Serpent's Kiss (Elder Races series: Book 3)

He surged into a sitting position even as she sank her fists into his tangled hair. His arms came around her waist. Her legs were still on either side of him, and he yanked her down onto his pelvis so that the empty part of her that ached so desperately slammed onto the hard swollen length of his erection. He jammed his open mouth over hers.

 

Then they were together, locked in the same place of extremity, shoving their tongues into each other. Nothing about it was gentle or civilized. She jerked at his hair, pulling it with enough force it had to have hurt. He hissed against her lips. He pulled her lower torso closer as he ground upward onto her, hard, with his hips.

 

She was locked rigid into place, her need so severe that when she tried to pry her fingers out of his hair, she couldn’t. All of her plotting, all of her fine thinking, was vaporized until what was left came out of her in a thin, shaking animal whine.

 

His lungs worked like bellows. Heat blazed out of him. The rough vibrating rumble in his chest turned into a raw groan. He ran one hand up her spine to grip the back of her head, supporting her head and shoulders on his arm. With his other arm, he clenched her hips firmly against him. She took the hint and wrapped her legs around his waist as he rose up on his knees. He bent over to place her on the floor and then he came down with her, until there it was, what she had envisioned for what had seemed like forever, as she lay down with weighted limbs and his heavy body settled full on her.

 

Then she was able to loosen her grip in his hair only enough to hook her fingers into his T-shirt. She tore the cotton down his back, baring a wide expanse of muscle that flexed as she dug her fingers into him. He dragged his mouth away from hers with a shaken gasp. She had no idea what he said, but it seemed like it was in the form of a question.

 

“I hate your clothes,” she muttered.

 

He flattened his hand on her breastbone just under her throat and held her down as he reared back to stare at her. He was so roused, a luscious flush of blood darkening his tanned skin, those lion’s eyes glittering brilliant with desire, his face taut.

 

“I hate your stupid clothes too,” he said. He took the neckline of the caftan and ripped it wider, baring her breasts.

 

The door to the cottage opened, and a chilly rush of wind entered the room.

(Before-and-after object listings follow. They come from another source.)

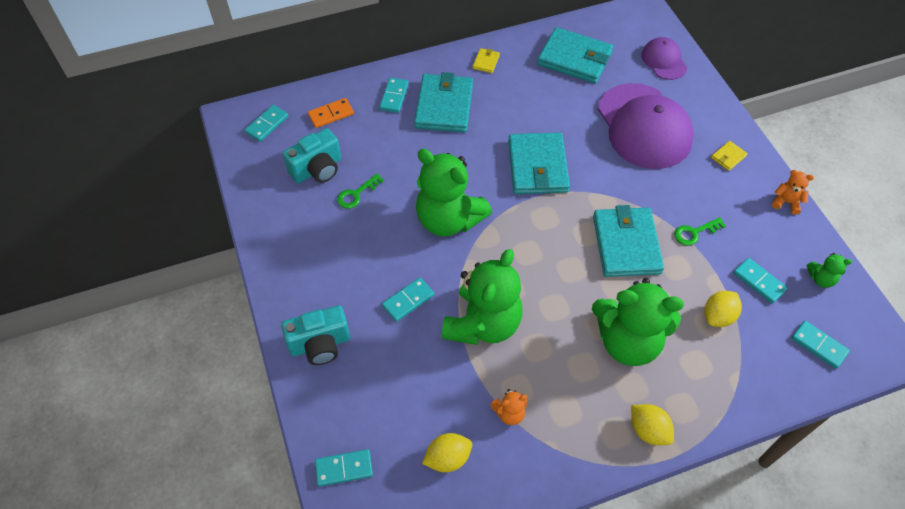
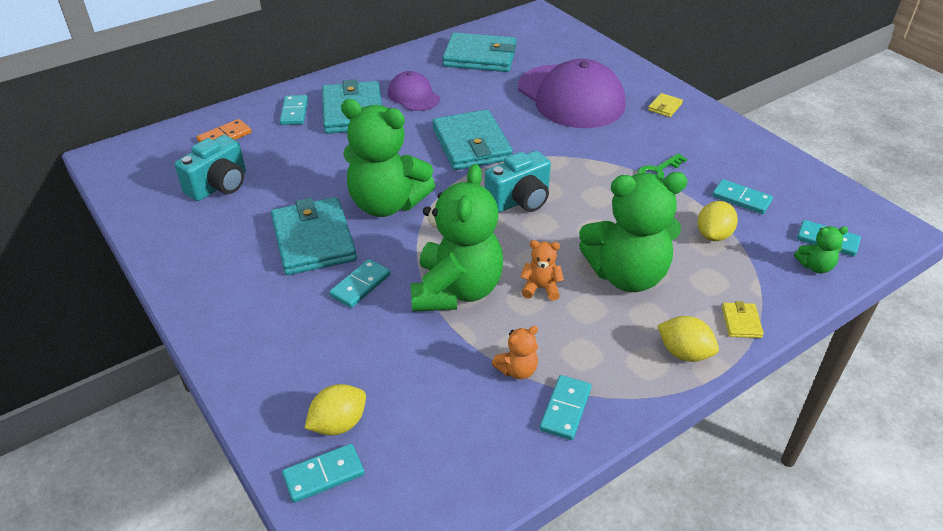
camera: 15 degrees left, 15 degrees down
turquoise domino [245,105,289,142] -> turquoise domino moved to [539,375,592,440]
turquoise camera [281,305,350,365] -> turquoise camera moved to [485,151,551,213]
green key [337,173,384,209] -> none
yellow lemon [422,433,472,472] -> yellow lemon moved to [305,384,366,436]
yellow wallet [473,48,500,73] -> yellow wallet moved to [722,301,764,338]
turquoise wallet [593,205,664,277] -> turquoise wallet moved to [271,197,357,275]
purple cap [641,37,687,80] -> purple cap moved to [388,71,440,111]
orange teddy bear [772,170,814,215] -> orange teddy bear moved to [520,240,564,301]
green teddy bear [807,253,852,288] -> green teddy bear moved to [794,226,848,273]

Rhoswen stood in the doorway, clutching the dog under her arm. Rasputin erupted into a frenzy of snarling and barking. Moving almost quicker than sight, Rune lunged forward to cover Carling. She turned her face into his chest, not from any modesty but from the need to continue touching him in any way that she could.

 

He cupped the back of her head, shielding her face from scrutiny, and growled again, and this time there was no mistaking that low menacing sound. The heavy bones in his broad chest seemed wrong, as though he might have flowed into a partial shapeshift. She thought of Tiago’s monstrous partial shift when he had come after Niniane, both at the hotel and later when Niniane had been kidnapped, and need pulsed through her again. Carling closed her eyes and opened her mouth on Rune’s skin. She drank down his feral emotion like wine.

 

In her precise, Shakespearean-trained voice that was frigid with bitterness, Rhoswen said, “Apparently this was not the best time to say good-bye.”

 

 

 

 

 

ELEVEN

 

 

Carling coughed out an incredulous laugh that had nothing to do with amusement. The snarl that came out of Rune sounded infuriated, guttural. “Get the hell out and SHUT THAT GODDAMN DOOR.”

 

There was a frozen moment, filled only with Rasputin’s frenzied barking. Carling closed her eyes and leaned into Rune’s hot body, and his arms tightened on her in a hard, possessive hold. Then Rhoswen slammed the door, the sharp wooden report echoing through the shadowed cottage.

 

A corner of Carling’s mind worked hard to process what just happened. The rest of her was shaking with the aftermath of the firestorm that had swept through her. She felt like a drug addict coming down off a high. Rune knelt on one knee as he held her. His heartbeat thundered in her ear. His T-shirt hung in shreds off his tightly bunched biceps, and his body vibrated with such tension he felt poised to attack something.

 

Then he released the tension on a sigh, and she felt his body flow back into its normal lines. He stroked her hair, threading his fingers through the loose, tangled strands. He said roughly, “You all right?”

 

She gave him a jerky nod. It was almost a complete lie. Need still pulsed low in her pelvis, a sharp, empty pain that was shocking in its intensity. She didn’t recognize herself in the untamed creature that had launched at Rune.

 

He said, “I’ll be damned if I apologize for any of that.”

 

She stirred and managed to find her voice. “What would you apologize for?”

 

“Throwing my own shit fit. Yelling at Rhoswen.”

 

“I’ll make a pact with you,” she whispered. “If you don’t apologize, I won’t either.”

 

“It’s a deal.” He kissed her temple. Then, after a pause, he said, “She interrupted us deliberately, you know.”